Partes del ejercicio:
**a)** Di si cada frase coincide con el texto extraído, respondiendo sí o no y citando tal cual las palabras del texto que lo deciden: (i) Trabajó asociado con Livio Vacchini entre 1962 y 1971. (ii) La casa Bianchetti está en Verscio. (iii) En 1993 ganó tres premios por el proyecto Monte Carasso.
**b)** Devuelve copiado sin cambios el fragmento del texto extraído que va desde "Entre 1962 y" hasta "julio de 2007.".

--- Texto extraído ---

Entre 1962 y 1971 trabajó asociado con el arquitecto Livio Vacchini, con quien desarrolló el edificio de oficinas Miesian Fabrizia en Bellinzona (1964-65), o la Casa Snider en Verscio (1964-65). Fue profesor de arquitectura en la Escuela Politécnica Federal de Lausana y de la Facultad de Arquitectura de Alghero - Universidad de Sassari, de la que recibió un título honorífico en Arquitectura el 24 de julio de 2007.

 

Sus viviendas unifamiliares son bien conocidas, como la casa Snider en Verscio (1965-66), la casa Kalmann en Brione sopra Minusio (1974-76) y la casa Bianchetti en Locarno (1975-77). Son también de destacar la intervención en monumentos, como el Santuario de la Madonna del Sasso o el área monumental de Monte Carasso con la remodelación completa del antiguo convento. En 1993 ganaría los premios “Beton”, “Wakker” y “Príncipe de Gales” por el proyecto Monte Carasso.

--- Datos proporcionados ---

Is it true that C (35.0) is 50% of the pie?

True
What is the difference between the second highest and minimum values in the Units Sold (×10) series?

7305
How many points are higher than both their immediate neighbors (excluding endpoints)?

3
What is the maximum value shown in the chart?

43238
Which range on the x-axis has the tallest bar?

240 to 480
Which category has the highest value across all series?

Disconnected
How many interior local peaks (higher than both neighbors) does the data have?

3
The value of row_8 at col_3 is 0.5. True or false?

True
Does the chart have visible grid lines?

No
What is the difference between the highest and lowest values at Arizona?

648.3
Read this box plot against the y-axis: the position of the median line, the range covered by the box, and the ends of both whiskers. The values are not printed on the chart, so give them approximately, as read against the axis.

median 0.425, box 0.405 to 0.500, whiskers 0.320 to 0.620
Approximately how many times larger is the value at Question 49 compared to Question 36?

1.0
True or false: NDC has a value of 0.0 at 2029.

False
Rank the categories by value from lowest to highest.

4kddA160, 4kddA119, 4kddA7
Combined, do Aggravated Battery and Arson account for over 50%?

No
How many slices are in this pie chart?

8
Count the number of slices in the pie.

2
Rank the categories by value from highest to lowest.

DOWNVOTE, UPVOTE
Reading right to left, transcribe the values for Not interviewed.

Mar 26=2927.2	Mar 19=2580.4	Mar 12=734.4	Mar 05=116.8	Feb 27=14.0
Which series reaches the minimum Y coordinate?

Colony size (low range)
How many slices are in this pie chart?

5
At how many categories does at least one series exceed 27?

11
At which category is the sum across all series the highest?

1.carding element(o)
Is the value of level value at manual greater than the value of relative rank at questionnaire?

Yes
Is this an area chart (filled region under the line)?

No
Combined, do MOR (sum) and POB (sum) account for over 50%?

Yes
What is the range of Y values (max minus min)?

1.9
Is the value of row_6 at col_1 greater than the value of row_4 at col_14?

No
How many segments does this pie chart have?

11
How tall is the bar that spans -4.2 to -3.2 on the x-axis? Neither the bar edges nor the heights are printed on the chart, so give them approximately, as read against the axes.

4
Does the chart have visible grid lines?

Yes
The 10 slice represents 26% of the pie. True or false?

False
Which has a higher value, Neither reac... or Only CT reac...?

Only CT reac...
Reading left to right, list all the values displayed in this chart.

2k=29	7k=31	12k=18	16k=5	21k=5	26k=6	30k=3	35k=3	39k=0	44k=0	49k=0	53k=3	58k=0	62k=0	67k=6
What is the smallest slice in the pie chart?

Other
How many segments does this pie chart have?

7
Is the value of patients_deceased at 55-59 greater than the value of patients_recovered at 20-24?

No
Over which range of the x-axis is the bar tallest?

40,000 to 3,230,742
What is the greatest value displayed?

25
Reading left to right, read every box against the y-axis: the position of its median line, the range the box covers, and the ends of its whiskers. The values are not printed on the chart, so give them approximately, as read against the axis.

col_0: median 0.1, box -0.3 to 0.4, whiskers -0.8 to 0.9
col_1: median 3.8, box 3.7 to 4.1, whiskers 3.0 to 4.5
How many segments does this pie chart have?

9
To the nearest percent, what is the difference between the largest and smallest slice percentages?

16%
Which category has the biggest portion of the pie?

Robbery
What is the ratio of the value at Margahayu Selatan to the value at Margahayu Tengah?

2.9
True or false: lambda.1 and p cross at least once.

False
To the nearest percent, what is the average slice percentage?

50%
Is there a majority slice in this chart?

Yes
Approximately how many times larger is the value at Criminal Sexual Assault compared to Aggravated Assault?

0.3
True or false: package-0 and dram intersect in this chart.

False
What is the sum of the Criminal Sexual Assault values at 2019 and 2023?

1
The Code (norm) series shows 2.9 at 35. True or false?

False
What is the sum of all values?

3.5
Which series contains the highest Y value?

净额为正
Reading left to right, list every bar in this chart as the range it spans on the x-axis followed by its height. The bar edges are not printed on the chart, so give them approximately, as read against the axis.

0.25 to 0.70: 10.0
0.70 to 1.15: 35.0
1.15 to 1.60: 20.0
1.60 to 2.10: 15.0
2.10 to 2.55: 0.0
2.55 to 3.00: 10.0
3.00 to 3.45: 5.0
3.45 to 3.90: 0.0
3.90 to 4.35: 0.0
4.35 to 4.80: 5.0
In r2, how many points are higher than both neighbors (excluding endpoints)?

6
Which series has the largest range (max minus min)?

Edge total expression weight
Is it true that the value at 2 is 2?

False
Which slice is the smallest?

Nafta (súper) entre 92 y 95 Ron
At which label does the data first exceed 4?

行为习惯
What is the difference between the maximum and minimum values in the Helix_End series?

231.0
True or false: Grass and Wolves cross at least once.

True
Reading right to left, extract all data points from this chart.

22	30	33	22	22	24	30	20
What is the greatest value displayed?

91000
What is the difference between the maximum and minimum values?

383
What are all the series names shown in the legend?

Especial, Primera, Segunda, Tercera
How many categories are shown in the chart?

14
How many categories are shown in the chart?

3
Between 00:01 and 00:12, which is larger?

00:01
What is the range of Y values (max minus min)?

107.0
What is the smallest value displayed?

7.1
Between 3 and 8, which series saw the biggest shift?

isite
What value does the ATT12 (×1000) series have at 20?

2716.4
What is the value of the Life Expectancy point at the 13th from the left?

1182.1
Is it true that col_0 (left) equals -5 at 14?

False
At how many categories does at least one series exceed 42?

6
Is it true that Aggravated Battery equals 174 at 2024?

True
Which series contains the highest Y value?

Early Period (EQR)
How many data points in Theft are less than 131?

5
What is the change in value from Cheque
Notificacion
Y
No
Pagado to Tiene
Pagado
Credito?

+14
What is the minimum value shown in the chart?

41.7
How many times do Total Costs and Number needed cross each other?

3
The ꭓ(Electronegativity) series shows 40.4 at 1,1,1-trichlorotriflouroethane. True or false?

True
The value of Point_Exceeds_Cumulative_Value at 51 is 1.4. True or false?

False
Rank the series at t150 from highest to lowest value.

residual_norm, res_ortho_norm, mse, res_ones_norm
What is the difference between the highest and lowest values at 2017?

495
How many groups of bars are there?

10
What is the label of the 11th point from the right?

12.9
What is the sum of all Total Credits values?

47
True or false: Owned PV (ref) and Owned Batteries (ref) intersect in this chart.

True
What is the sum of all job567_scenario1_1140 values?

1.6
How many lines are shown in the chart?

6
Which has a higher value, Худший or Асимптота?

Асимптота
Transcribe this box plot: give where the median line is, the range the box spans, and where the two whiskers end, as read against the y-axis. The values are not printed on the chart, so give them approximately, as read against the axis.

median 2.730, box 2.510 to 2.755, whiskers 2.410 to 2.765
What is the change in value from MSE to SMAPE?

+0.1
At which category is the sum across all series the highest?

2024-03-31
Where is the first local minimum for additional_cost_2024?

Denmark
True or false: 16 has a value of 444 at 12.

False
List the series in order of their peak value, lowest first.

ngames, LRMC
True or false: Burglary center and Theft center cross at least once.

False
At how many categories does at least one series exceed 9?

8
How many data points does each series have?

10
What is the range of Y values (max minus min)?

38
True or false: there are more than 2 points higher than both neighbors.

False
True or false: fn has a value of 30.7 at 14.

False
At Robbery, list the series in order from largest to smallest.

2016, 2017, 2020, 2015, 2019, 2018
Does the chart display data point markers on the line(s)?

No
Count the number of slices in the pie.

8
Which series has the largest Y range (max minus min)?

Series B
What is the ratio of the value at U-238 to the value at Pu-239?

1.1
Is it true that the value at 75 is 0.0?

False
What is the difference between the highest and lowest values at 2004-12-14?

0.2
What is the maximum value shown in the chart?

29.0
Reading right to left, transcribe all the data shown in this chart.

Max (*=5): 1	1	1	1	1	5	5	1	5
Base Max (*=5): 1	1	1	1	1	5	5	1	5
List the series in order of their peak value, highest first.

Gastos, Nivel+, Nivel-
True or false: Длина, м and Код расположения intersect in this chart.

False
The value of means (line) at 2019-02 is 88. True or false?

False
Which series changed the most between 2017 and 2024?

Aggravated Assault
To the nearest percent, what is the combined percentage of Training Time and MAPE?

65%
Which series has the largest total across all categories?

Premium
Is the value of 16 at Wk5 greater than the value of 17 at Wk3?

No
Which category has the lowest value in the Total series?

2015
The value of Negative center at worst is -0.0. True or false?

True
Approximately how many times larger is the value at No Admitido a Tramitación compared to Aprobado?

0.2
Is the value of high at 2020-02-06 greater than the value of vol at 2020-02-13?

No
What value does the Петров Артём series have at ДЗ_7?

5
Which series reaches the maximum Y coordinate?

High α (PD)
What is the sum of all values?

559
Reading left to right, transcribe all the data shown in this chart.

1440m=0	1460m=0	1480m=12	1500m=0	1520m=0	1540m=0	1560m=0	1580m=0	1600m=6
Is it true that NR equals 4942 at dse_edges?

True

---

Resultados en orden:
**a)**
(i) Sí: "Entre 1962 y 1971 trabajó asociado con el arquitecto Livio Vacchini".
(ii) No: "la casa Bianchetti en Locarno (1975-77)".
(iii) Sí: "En 1993 ganaría los premios “Beton”, “Wakker” y “Príncipe de Gales” por el proyecto Monte Carasso".

**b)**
Entre 1962 y 1971 trabajó asociado con el arquitecto Livio Vacchini, con quien desarrolló el edificio de oficinas Miesian Fabrizia en Bellinzona (1964-65), o la Casa Snider en Verscio (1964-65). Fue profesor de arquitectura en la Escuela Politécnica Federal de Lausana y de la Facultad de Arquitectura de Alghero - Universidad de Sassari, de la que recibió un título honorífico en Arquitectura el 24 de julio de 2007.